Human pose images with coordinates
▼

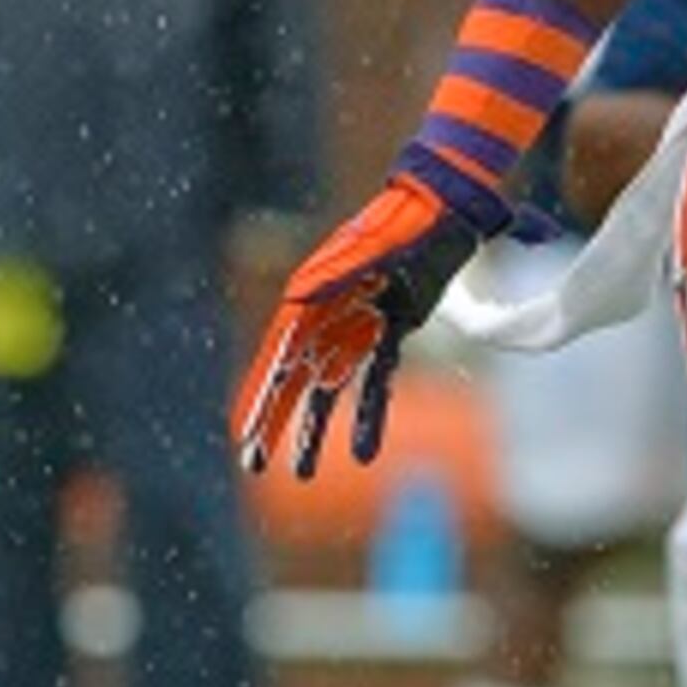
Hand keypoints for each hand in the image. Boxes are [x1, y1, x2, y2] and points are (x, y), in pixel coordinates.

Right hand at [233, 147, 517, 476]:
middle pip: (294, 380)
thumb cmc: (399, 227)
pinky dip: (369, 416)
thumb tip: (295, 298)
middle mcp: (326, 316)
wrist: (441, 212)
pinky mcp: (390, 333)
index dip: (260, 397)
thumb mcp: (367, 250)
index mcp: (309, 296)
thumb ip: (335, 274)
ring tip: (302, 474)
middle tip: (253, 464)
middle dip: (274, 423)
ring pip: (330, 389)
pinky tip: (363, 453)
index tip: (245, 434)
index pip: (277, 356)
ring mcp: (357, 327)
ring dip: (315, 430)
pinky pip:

▲

## WHAT YOU WILL DO
Pull every line containing the string "middle" out of the data above and copy it.

## RESPONSE TO THIS TASK
middle pip: (294, 380)
middle mcp: (326, 316)
middle tip: (253, 464)
middle dip: (274, 423)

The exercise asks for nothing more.